Dois alertas seguidos deixaram Chen Keng intrigado. Ele era quem dirigia; será que não notaria se houvesse alguém na estrada? Ele tinha certeza de que, nas duas vezes em que Mireille o alertou, não havia absolutamente nada à frente.

Percebendo o que se passava pela cabeça de Chen Keng, Mireille, que não queria gastar energia falando, apenas fechou os olhos e disse:

— Talvez eu tenha tido uma alucinação. Vou descansar um pouco, lembre-se de me chamar quando chegarmos.

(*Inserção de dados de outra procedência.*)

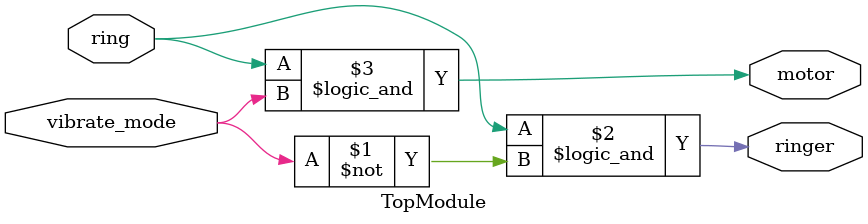
<source format=sv>

module TopModule (
    input  wire ring,          // Input signal indicating an incoming call
    input  wire vibrate_mode,  // Input signal indicating the vibrate mode is active
    output wire ringer,        // Output signal to control the ringer
    output wire motor          // Output signal to control the vibration motor
);

    // Assign outputs based on ring and vibrate_mode inputs
    assign ringer = ring && ~vibrate_mode; // Ringer is on if there's a ring and vibrate_mode is off
    assign motor  = ring && vibrate_mode;   // Motor is on if there's a ring and vibrate_mode is on

endmodule
</source>
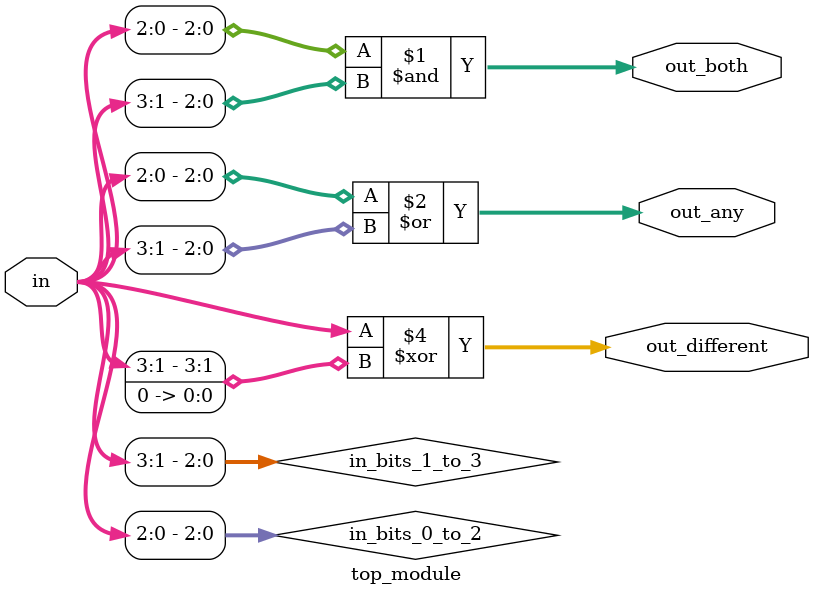
<source format=sv>
module top_module (
	input [3:0] in,
	output [2:0] out_both,
	output [3:1] out_any,
	output [3:0] out_different
);
	/* Declaration of intermediate signals */
	wire [2:0] in_bits_0_to_2;
	wire [3:1] in_bits_1_to_3;
	
	/* Extracting input bits */
	assign in_bits_0_to_2 = in[2:0];
	assign in_bits_1_to_3 = in[3:1];
	
	/* Bitwise AND operation */
	assign out_both = in_bits_0_to_2 & in_bits_1_to_3;
	
	/* Bitwise OR operation */
	assign out_any = in_bits_0_to_2 | in_bits_1_to_3;
	
	/* Bitwise XOR operation */
	assign out_different = in ^ (in_bits_1_to_3 << 1'b1);
endmodule

</source>
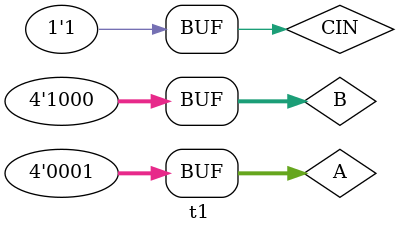
<source format=v>
`timescale 1ns / 1ps


module t1;

	// Inputs
	reg [3:0] A;
	reg [3:0] B;
	reg		 CIN;

	// Outputs
	wire  COUT;

	// Instantiate the Unit Under Test (UUT)
	door uut (
		.COUT(COUT), 
		.CIN(CIN),
		.A(A), 
		.B(B)
	);

	initial begin
		// Initialize Inputs
		CIN = 1;
		A = 4'b0000;
		B = 4'b0000;
		#20;
		A = 4'b0000;
		B = 4'b0001;
		#20;
		A = 4'b0000;
		B = 4'b0010;
		#20;
		A = 4'b0000;
		B = 4'b0100;
		#20;
		A = 4'b0000;
		B = 4'b1000;
		#20;
		A = 4'b0001;
		B = 4'b0000;
		#20;
		A = 4'b0010;
		B = 4'b0001;
		#20;
		A = 4'b0100;
		B = 4'b0010;
		#20;
		A = 4'b1000;
		B = 4'b0100;
		#20;
		A = 4'b0001;
		B = 4'b1000;
        
		// Add stimulus here

	end
      
endmodule


</source>
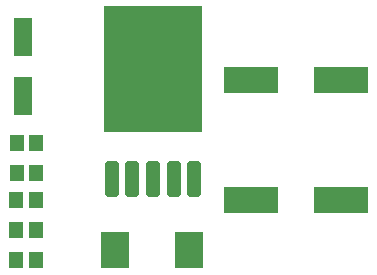
<source format=gtp>
G04*
G04 #@! TF.GenerationSoftware,Altium Limited,Altium Designer,20.0.13 (296)*
G04*
G04 Layer_Color=8421504*
%FSLAX25Y25*%
%MOIN*%
G70*
G01*
G75*
%ADD13R,0.17913X0.09055*%
%ADD14R,0.06299X0.12598*%
%ADD15R,0.32992X0.41968*%
G04:AMPARAMS|DCode=16|XSize=47.24mil|YSize=120.08mil|CornerRadius=11.81mil|HoleSize=0mil|Usage=FLASHONLY|Rotation=0.000|XOffset=0mil|YOffset=0mil|HoleType=Round|Shape=RoundedRectangle|*
%AMROUNDEDRECTD16*
21,1,0.04724,0.09646,0,0,0.0*
21,1,0.02362,0.12008,0,0,0.0*
1,1,0.02362,0.01181,-0.04823*
1,1,0.02362,-0.01181,-0.04823*
1,1,0.02362,-0.01181,0.04823*
1,1,0.02362,0.01181,0.04823*
%
%ADD16ROUNDEDRECTD16*%
%ADD17R,0.09646X0.12402*%
%ADD18R,0.05118X0.05512*%
%ADD19R,0.04528X0.05315*%
D13*
X495490Y274205D02*
D03*
X465569D02*
D03*
X495490Y314205D02*
D03*
X465569D02*
D03*
D14*
X389361Y308917D02*
D03*
Y328602D02*
D03*
D15*
X432874Y317806D02*
D03*
D16*
X419095Y281192D02*
D03*
X425985D02*
D03*
X432874D02*
D03*
X439764D02*
D03*
X446654D02*
D03*
D17*
X420277Y257497D02*
D03*
X444686D02*
D03*
D18*
X387378Y283247D02*
D03*
X393677D02*
D03*
X387378Y293247D02*
D03*
X393677D02*
D03*
D19*
X393974Y264205D02*
D03*
X387084D02*
D03*
X387084Y254205D02*
D03*
X393974D02*
D03*
X393974Y274205D02*
D03*
X387085D02*
D03*
M02*

</source>
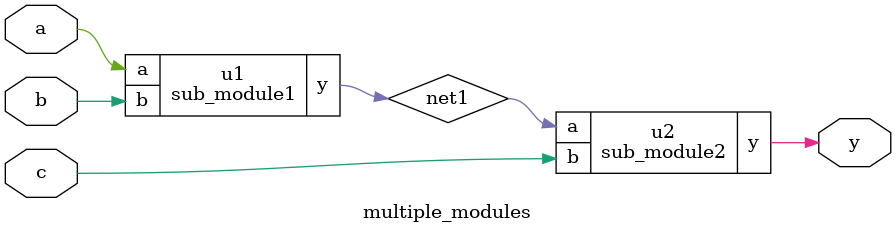
<source format=v>
/* Generated by Yosys 0.7 (git sha1 61f6811, gcc 6.2.0-11ubuntu1 -O2 -fdebug-prefix-map=/build/yosys-OIL3SR/yosys-0.7=. -fstack-protector-strong -fPIC -Os) */

(* top =  1  *)
(* src = "multiple_modules.v:10" *)
module multiple_modules(a, b, c, y);
  (* src = "multiple_modules.v:10" *)
  input a;
  (* src = "multiple_modules.v:10" *)
  input b;
  (* src = "multiple_modules.v:10" *)
  input c;
  (* src = "multiple_modules.v:11" *)
  wire net1;
  (* src = "multiple_modules.v:10" *)
  output y;
  (* src = "multiple_modules.v:12" *)
  sub_module1 u1 (
    .a(a),
    .b(b),
    .y(net1)
  );
  (* src = "multiple_modules.v:13" *)
  sub_module2 u2 (
    .a(net1),
    .b(c),
    .y(y)
  );
endmodule

(* src = "multiple_modules.v:5" *)
module sub_module1(a, b, y);
  wire _0_;
  wire _1_;
  wire _2_;
  (* src = "multiple_modules.v:5" *)
  input a;
  (* src = "multiple_modules.v:5" *)
  input b;
  (* src = "multiple_modules.v:5" *)
  output y;
  sky130_fd_sc_hd__and2_2 _3_ (
    .A(_0_),
    .B(_1_),
    .X(_2_)
  );
  assign _0_ = b;
  assign _1_ = a;
  assign y = _2_;
endmodule

(* src = "multiple_modules.v:1" *)
module sub_module2(a, b, y);
  wire _0_;
  wire _1_;
  wire _2_;
  wire _3_;
  wire _4_;
  (* src = "multiple_modules.v:1" *)
  input a;
  (* src = "multiple_modules.v:1" *)
  input b;
  (* src = "multiple_modules.v:1" *)
  output y;
  sky130_fd_sc_hd__clkinv_1 _5_ (
    .A(_0_),
    .Y(_3_)
  );
  sky130_fd_sc_hd__clkinv_1 _6_ (
    .A(_1_),
    .Y(_4_)
  );
  sky130_fd_sc_hd__nand2_1 _7_ (
    .A(_3_),
    .B(_4_),
    .Y(_2_)
  );
  assign _0_ = b;
  assign _1_ = a;
  assign y = _2_;
endmodule

</source>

Como a própria Mireille atribuiu o ocorrido a uma alucinação, Chen Keng não viu outra explicação. Ele não queria pensar em outras possibilidades, especialmente no meio da noite, enquanto dirigia. Não queria alimentar pensamentos que lhe causassem calafrios. Como diz o ditado, "o que se teme, atrai-se", e Chen Keng estava, de fato, apreensivo.

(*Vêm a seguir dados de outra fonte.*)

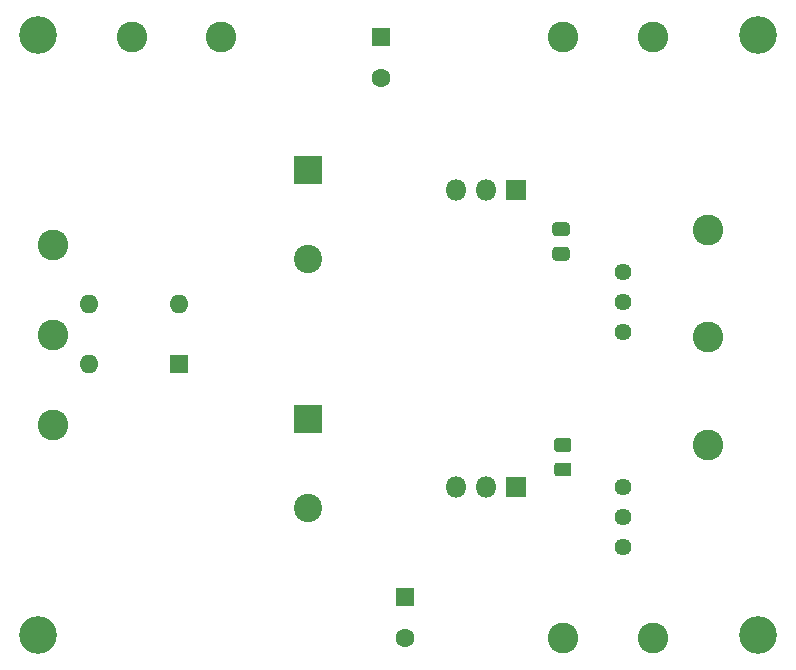
<source format=gbr>
G04 #@! TF.GenerationSoftware,KiCad,Pcbnew,(5.1.8-0-10_14)*
G04 #@! TF.CreationDate,2020-11-13T17:03:07+01:00*
G04 #@! TF.ProjectId,lv-lownoise-psu,6c762d6c-6f77-46e6-9f69-73652d707375,rev?*
G04 #@! TF.SameCoordinates,Original*
G04 #@! TF.FileFunction,Soldermask,Bot*
G04 #@! TF.FilePolarity,Negative*
%FSLAX46Y46*%
G04 Gerber Fmt 4.6, Leading zero omitted, Abs format (unit mm)*
G04 Created by KiCad (PCBNEW (5.1.8-0-10_14)) date 2020-11-13 17:03:07*
%MOMM*%
%LPD*%
G01*
G04 APERTURE LIST*
%ADD10C,1.600000*%
%ADD11R,1.600000X1.600000*%
%ADD12C,2.400000*%
%ADD13R,2.400000X2.400000*%
%ADD14O,1.600000X1.600000*%
%ADD15C,2.600000*%
%ADD16O,1.800000X1.800000*%
%ADD17R,1.800000X1.800000*%
%ADD18C,1.440000*%
%ADD19C,3.200000*%
G04 APERTURE END LIST*
D10*
X116205000Y-87884000D03*
D11*
X116205000Y-84384000D03*
D10*
X114173000Y-40457000D03*
D11*
X114173000Y-36957000D03*
D12*
X107950000Y-76835000D03*
D13*
X107950000Y-69335000D03*
D12*
X107950000Y-55760000D03*
D13*
X107950000Y-48260000D03*
D11*
X97028000Y-64643000D03*
D14*
X89408000Y-59563000D03*
X97028000Y-59563000D03*
X89408000Y-64643000D03*
D15*
X129540000Y-87884000D03*
X137160000Y-87884000D03*
X93091000Y-36957000D03*
X100584000Y-36957000D03*
X137160000Y-36957000D03*
X129540000Y-36957000D03*
D16*
X120459500Y-75120500D03*
X122999500Y-75120500D03*
D17*
X125539500Y-75120500D03*
D16*
X120523000Y-49974500D03*
X123063000Y-49974500D03*
D17*
X125603000Y-49974500D03*
D18*
X134670800Y-80137000D03*
X134670800Y-77597000D03*
X134670800Y-75057000D03*
X134620000Y-61976000D03*
X134620000Y-59436000D03*
X134620000Y-56896000D03*
D15*
X141859000Y-71501000D03*
X141859000Y-62357000D03*
X141859000Y-53340000D03*
X86360000Y-54610000D03*
X86360000Y-62230000D03*
X86360000Y-69850000D03*
D19*
X146050000Y-36830000D03*
X146050000Y-87630000D03*
X85090000Y-87630000D03*
X85090000Y-36830000D03*
G36*
G01*
X130015000Y-72117800D02*
X129065000Y-72117800D01*
G75*
G02*
X128815000Y-71867800I0J250000D01*
G01*
X128815000Y-71192800D01*
G75*
G02*
X129065000Y-70942800I250000J0D01*
G01*
X130015000Y-70942800D01*
G75*
G02*
X130265000Y-71192800I0J-250000D01*
G01*
X130265000Y-71867800D01*
G75*
G02*
X130015000Y-72117800I-250000J0D01*
G01*
G37*
G36*
G01*
X130015000Y-74192800D02*
X129065000Y-74192800D01*
G75*
G02*
X128815000Y-73942800I0J250000D01*
G01*
X128815000Y-73267800D01*
G75*
G02*
X129065000Y-73017800I250000J0D01*
G01*
X130015000Y-73017800D01*
G75*
G02*
X130265000Y-73267800I0J-250000D01*
G01*
X130265000Y-73942800D01*
G75*
G02*
X130015000Y-74192800I-250000J0D01*
G01*
G37*
G36*
G01*
X128912600Y-54755200D02*
X129862600Y-54755200D01*
G75*
G02*
X130112600Y-55005200I0J-250000D01*
G01*
X130112600Y-55680200D01*
G75*
G02*
X129862600Y-55930200I-250000J0D01*
G01*
X128912600Y-55930200D01*
G75*
G02*
X128662600Y-55680200I0J250000D01*
G01*
X128662600Y-55005200D01*
G75*
G02*
X128912600Y-54755200I250000J0D01*
G01*
G37*
G36*
G01*
X128912600Y-52680200D02*
X129862600Y-52680200D01*
G75*
G02*
X130112600Y-52930200I0J-250000D01*
G01*
X130112600Y-53605200D01*
G75*
G02*
X129862600Y-53855200I-250000J0D01*
G01*
X128912600Y-53855200D01*
G75*
G02*
X128662600Y-53605200I0J250000D01*
G01*
X128662600Y-52930200D01*
G75*
G02*
X128912600Y-52680200I250000J0D01*
G01*
G37*
M02*

</source>
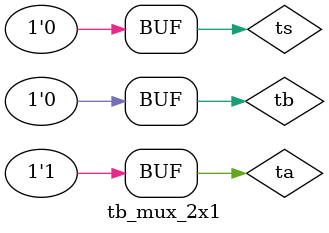
<source format=v>
`timescale 1ns / 1ps


module tb_mux_2x1();
wire ty;
reg ta,tb,ts;

mux_2x1 DUT (ty, ta,tb, ts);

initial
begin
ta = 0; tb = 0; ts = 0;
#10 ta = 0; tb = 0; ts = 0;
#10 ta = 0; tb = 0; ts = 1;
#10 ta = 0; tb = 1; ts = 0;
#10 ta = 0; tb = 1; ts = 1;
#10 ta = 1; tb = 0; ts = 0;


end

endmodule

</source>
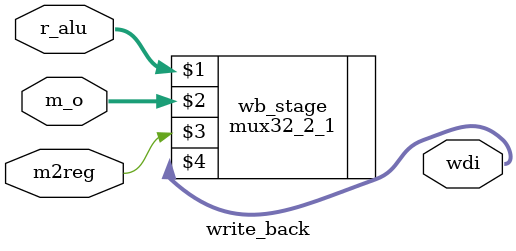
<source format=v>
`timescale 1ns / 1ps
module write_back(r_alu,m_o,m2reg,wdi
	);
	input [31:0] r_alu;
	input [31:0] m_o;
	input m2reg;
	output [31:0] wdi;
	
	mux32_2_1 wb_stage (r_alu, m_o, m2reg, wdi);
	
endmodule

</source>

Eles ainda não tinham saído de Xangai, pois Hou Min estava na cidade. Após encerrar a conversa com ela, Chen Keng encontrou um hospital próximo, o mesmo de onde acabaram de sair. O céu já escurecera, e cerca de duas horas haviam se passado desde a saída.

Chen Keng era um homem pragmático, especialmente no que dizia respeito a não desperdiçar comida. O que Mireille não comeu no hospital, ele terminou, o que acabou servindo como seu jantar.

Ao olhar o relógio, viu que já eram 22 horas.

Originalmente, ele pretendia dirigir até sua cidade natal, mas não havia pressa, e ele não queria enfrentar a estrada à noite. Dirigir durante o dia permitia apreciar a paisagem e fazer pausas, o que era impossível na escuridão.

Estavam na periferia de Xangai, quase saindo da jurisdição da cidade. Pela janela, Chen Keng via as luzes daquela área, que parecia ser um trecho movimentado. Onde há movimento, deve haver hotéis.

Seguindo adiante, encontrou uma saída da estrada nacional e dirigiu em direção à área iluminada. Era uma rua com construções voltadas para o sul, com luzes acesas por toda parte e lojas de todo tipo.

Para sua surpresa, após percorrer todo o trecho, não encontrou um único hotel.

Continuar dirigindo sem rumo não era uma opção, e logo sairiam da zona iluminada.

— Mireille, acorde um pouco. — Chen Keng a chamou e instruiu: — Espere no carro. Vou ali perguntar a alguém se há algum hotel por perto.

Mireille apenas assentiu.

Ao vê-la concordar, Chen Keng saiu do carro. Observando-o caminhar em direção a uma pequena loja, Mireille sentiu uma ponta de dúvida e murmurou baixinho:

— Pedir informação a qualquer pessoa não bastaria? Por que precisa entrar na loja para perguntar?